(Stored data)
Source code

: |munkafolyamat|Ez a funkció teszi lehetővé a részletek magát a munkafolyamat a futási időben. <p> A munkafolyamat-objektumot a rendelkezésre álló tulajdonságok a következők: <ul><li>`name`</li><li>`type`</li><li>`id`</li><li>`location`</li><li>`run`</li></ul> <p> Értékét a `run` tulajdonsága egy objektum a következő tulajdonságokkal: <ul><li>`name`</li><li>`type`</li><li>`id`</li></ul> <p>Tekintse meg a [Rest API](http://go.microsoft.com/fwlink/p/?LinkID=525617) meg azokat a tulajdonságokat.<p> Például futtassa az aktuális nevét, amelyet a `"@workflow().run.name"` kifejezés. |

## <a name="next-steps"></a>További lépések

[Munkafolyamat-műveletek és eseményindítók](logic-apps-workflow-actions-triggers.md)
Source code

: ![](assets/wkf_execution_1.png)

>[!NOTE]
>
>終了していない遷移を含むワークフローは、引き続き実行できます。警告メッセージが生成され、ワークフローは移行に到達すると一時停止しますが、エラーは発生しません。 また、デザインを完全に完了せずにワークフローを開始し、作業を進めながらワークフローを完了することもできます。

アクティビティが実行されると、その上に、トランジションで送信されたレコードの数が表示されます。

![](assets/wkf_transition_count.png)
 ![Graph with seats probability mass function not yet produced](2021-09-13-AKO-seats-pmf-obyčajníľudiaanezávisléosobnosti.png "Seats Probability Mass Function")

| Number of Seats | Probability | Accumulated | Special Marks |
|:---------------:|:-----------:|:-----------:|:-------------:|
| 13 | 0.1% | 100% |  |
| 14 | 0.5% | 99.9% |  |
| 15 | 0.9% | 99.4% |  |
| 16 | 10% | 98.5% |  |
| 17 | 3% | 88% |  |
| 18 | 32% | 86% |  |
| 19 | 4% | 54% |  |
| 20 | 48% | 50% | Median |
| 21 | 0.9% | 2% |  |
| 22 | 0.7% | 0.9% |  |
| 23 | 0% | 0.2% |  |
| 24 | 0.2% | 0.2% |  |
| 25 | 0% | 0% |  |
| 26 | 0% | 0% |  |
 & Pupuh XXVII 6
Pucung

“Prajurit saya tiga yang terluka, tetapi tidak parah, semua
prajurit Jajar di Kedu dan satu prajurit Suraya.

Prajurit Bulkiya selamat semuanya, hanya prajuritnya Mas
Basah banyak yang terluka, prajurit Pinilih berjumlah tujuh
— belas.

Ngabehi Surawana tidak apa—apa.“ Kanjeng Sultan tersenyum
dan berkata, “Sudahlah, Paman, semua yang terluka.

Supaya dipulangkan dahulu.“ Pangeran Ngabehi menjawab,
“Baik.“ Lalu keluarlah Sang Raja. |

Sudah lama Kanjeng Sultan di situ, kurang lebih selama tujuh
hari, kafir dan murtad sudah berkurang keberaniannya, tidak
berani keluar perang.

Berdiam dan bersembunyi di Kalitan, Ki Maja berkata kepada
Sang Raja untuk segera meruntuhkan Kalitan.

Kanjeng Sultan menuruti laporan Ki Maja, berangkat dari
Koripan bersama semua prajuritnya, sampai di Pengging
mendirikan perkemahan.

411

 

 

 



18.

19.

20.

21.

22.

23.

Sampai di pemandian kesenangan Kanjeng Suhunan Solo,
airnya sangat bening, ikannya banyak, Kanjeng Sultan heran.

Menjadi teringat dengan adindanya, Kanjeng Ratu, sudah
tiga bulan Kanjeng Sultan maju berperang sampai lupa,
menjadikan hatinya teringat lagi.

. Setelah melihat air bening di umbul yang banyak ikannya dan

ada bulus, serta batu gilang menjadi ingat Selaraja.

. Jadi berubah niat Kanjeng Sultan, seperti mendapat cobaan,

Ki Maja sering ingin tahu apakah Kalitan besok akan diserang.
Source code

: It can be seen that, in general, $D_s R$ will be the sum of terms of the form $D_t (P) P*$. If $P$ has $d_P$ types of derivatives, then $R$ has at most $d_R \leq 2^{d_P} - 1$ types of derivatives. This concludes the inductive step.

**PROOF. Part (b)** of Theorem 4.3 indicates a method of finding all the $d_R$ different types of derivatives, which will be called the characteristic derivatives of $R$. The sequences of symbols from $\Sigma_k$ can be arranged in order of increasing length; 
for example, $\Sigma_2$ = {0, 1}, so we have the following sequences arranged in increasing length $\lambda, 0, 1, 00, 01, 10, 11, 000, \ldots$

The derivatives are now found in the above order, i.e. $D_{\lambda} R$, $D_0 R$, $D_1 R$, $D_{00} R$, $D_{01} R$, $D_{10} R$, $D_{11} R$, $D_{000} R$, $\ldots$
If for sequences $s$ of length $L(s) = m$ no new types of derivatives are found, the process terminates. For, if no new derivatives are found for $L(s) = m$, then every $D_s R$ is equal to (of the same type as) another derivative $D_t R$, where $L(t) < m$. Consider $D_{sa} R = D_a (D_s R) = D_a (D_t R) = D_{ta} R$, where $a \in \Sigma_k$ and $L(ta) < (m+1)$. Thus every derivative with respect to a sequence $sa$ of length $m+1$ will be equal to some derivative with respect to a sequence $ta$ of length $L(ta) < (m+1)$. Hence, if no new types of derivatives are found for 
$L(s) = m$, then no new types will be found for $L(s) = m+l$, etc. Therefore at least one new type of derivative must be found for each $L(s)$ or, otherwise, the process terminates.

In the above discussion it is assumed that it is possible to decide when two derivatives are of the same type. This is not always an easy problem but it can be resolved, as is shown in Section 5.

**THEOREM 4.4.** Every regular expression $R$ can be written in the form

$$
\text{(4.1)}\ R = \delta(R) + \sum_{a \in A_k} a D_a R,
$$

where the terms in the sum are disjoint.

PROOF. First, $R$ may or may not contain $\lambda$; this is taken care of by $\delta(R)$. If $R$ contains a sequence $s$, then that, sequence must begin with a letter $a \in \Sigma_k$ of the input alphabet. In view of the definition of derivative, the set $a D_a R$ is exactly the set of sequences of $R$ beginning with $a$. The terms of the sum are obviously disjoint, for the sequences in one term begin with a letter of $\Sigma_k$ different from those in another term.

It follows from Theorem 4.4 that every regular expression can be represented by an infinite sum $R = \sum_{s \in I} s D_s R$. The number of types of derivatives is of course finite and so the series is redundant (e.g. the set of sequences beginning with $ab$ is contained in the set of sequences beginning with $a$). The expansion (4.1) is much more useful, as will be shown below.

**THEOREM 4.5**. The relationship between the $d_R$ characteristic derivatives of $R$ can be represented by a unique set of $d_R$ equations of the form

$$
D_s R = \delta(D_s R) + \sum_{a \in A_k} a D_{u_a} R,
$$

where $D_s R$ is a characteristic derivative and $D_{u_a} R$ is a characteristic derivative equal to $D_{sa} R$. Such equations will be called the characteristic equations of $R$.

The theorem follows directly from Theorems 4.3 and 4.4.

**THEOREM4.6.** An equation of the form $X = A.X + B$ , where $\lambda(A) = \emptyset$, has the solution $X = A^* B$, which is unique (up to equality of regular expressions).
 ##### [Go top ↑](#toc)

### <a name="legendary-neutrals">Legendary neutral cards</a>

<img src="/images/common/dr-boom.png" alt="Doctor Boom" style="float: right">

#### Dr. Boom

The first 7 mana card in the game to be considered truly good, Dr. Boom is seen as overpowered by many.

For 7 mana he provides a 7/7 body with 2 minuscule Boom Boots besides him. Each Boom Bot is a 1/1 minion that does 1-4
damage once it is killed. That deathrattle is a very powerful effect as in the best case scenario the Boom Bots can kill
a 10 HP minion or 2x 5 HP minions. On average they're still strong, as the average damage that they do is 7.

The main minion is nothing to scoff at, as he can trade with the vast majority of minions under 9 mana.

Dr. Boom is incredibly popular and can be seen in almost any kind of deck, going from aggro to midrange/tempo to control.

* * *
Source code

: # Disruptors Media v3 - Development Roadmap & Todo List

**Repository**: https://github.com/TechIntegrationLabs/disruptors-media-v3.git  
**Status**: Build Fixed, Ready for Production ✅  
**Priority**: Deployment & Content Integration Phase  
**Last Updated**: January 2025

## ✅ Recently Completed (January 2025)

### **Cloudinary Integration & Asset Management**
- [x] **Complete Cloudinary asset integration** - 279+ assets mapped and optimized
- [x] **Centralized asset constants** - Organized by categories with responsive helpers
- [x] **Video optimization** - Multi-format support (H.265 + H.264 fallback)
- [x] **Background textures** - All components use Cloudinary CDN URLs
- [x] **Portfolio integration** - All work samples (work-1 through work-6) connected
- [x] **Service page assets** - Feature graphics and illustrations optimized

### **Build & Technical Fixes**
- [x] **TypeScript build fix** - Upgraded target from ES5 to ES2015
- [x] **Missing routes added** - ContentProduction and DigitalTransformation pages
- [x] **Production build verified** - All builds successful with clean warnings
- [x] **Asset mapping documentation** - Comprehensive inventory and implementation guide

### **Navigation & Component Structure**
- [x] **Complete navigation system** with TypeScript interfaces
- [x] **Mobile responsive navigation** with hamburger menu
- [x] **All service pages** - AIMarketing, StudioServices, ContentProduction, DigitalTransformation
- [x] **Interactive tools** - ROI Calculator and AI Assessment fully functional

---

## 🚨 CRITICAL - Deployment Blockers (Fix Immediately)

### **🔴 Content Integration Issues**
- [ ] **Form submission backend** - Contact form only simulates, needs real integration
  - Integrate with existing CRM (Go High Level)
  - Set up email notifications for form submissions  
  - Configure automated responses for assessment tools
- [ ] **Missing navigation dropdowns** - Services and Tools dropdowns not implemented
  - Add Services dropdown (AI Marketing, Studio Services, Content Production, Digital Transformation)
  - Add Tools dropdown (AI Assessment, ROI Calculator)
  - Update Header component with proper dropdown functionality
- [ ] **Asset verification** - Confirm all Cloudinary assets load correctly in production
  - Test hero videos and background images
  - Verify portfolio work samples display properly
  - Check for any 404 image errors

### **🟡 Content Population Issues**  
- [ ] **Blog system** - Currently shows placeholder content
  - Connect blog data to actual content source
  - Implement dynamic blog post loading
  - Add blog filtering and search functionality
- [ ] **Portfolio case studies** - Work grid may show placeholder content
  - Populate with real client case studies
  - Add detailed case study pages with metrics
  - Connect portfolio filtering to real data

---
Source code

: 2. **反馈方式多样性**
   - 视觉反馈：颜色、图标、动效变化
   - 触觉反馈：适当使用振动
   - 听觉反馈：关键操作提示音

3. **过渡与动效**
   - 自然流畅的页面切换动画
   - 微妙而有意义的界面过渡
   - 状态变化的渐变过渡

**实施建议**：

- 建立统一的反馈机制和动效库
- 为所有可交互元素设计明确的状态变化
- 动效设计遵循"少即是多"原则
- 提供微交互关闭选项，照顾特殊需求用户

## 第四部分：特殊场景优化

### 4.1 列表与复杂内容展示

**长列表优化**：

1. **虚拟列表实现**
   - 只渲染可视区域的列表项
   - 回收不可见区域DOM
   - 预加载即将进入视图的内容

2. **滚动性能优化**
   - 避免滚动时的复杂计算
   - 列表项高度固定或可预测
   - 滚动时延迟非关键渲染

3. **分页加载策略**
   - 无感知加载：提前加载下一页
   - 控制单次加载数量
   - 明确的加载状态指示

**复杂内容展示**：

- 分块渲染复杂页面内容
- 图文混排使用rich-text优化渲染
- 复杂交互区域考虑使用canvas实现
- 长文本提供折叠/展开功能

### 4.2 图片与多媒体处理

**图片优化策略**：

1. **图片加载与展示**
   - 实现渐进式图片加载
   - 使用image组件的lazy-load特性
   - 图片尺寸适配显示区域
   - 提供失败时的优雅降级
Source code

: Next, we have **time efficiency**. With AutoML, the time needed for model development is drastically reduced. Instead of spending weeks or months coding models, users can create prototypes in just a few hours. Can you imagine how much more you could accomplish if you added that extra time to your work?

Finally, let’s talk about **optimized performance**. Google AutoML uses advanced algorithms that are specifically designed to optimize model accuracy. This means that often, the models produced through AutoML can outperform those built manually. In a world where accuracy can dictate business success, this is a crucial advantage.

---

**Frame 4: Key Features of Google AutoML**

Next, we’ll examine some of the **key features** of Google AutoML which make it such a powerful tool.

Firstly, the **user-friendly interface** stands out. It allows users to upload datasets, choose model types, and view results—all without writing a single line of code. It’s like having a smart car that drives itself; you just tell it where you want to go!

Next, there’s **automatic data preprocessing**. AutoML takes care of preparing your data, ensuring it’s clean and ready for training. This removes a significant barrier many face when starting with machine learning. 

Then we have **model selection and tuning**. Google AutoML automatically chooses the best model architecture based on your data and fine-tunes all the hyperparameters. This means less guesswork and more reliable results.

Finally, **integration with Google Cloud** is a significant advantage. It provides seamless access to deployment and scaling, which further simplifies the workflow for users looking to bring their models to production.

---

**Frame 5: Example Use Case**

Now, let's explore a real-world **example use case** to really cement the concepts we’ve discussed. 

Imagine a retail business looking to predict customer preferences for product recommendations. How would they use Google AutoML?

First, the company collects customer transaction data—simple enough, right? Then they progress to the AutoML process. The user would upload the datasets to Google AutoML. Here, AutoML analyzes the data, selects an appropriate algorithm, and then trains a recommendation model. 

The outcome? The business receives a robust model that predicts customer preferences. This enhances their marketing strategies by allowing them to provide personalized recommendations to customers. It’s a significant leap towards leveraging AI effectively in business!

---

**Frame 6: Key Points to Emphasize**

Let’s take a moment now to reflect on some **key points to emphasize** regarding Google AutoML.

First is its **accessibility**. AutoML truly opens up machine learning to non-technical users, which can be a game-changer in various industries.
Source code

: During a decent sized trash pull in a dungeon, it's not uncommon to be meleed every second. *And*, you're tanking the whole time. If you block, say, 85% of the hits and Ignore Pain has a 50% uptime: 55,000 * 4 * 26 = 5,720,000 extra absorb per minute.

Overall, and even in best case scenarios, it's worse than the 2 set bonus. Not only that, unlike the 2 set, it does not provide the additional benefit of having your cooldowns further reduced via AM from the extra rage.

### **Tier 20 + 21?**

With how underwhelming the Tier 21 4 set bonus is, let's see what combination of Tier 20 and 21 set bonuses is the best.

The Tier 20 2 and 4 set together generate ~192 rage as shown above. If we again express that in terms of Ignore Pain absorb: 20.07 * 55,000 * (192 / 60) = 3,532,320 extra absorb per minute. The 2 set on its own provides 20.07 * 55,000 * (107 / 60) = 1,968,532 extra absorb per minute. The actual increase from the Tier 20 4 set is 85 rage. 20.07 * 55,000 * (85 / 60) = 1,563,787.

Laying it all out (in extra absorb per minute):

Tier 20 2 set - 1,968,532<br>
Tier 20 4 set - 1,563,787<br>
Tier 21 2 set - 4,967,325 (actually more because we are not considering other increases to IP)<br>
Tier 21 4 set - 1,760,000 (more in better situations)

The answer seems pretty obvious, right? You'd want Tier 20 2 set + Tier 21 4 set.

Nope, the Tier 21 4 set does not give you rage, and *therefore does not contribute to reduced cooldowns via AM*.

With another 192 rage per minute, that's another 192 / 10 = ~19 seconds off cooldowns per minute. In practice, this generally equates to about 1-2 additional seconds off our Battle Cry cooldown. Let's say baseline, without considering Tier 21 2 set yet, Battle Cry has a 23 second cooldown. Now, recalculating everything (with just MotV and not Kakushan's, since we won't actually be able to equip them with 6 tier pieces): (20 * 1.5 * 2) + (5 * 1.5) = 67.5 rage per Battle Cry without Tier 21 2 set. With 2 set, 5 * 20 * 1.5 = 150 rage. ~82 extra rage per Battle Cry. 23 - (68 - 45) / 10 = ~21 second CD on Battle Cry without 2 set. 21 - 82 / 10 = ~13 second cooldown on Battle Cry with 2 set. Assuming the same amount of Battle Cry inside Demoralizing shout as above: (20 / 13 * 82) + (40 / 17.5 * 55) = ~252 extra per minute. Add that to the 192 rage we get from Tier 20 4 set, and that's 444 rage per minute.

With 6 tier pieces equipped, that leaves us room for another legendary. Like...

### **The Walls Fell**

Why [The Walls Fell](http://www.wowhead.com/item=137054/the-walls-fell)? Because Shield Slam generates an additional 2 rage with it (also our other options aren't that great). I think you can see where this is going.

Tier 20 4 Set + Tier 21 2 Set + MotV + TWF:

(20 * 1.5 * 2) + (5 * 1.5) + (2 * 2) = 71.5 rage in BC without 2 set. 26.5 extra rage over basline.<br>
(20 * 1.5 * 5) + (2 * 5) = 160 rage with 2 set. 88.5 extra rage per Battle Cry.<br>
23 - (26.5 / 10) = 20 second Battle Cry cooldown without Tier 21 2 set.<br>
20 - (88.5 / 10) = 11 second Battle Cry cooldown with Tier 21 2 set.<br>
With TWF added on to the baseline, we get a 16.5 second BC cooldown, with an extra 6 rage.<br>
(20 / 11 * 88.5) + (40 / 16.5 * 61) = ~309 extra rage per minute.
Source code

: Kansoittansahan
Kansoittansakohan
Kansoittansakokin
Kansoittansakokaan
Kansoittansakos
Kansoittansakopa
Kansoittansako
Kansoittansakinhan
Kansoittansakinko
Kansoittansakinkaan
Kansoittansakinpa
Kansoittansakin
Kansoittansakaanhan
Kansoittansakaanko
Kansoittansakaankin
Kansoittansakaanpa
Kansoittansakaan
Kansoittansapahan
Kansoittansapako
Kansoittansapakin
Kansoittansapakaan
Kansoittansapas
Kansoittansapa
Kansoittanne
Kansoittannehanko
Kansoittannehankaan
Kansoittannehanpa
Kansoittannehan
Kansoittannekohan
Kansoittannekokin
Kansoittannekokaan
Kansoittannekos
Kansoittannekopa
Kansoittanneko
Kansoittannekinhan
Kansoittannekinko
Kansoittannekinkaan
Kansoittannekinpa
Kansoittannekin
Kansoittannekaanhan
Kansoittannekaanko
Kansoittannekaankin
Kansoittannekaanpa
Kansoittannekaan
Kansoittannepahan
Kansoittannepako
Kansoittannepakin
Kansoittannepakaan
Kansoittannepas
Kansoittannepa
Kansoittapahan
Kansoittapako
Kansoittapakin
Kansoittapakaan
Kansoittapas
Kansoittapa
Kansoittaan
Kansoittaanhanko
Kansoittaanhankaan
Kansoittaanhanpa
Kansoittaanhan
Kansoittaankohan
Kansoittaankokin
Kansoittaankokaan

PROMPT:
How many lines in the records contain the string "Probability"? Give the number by itself.

RESULT FOR THIS EXERCISE:
2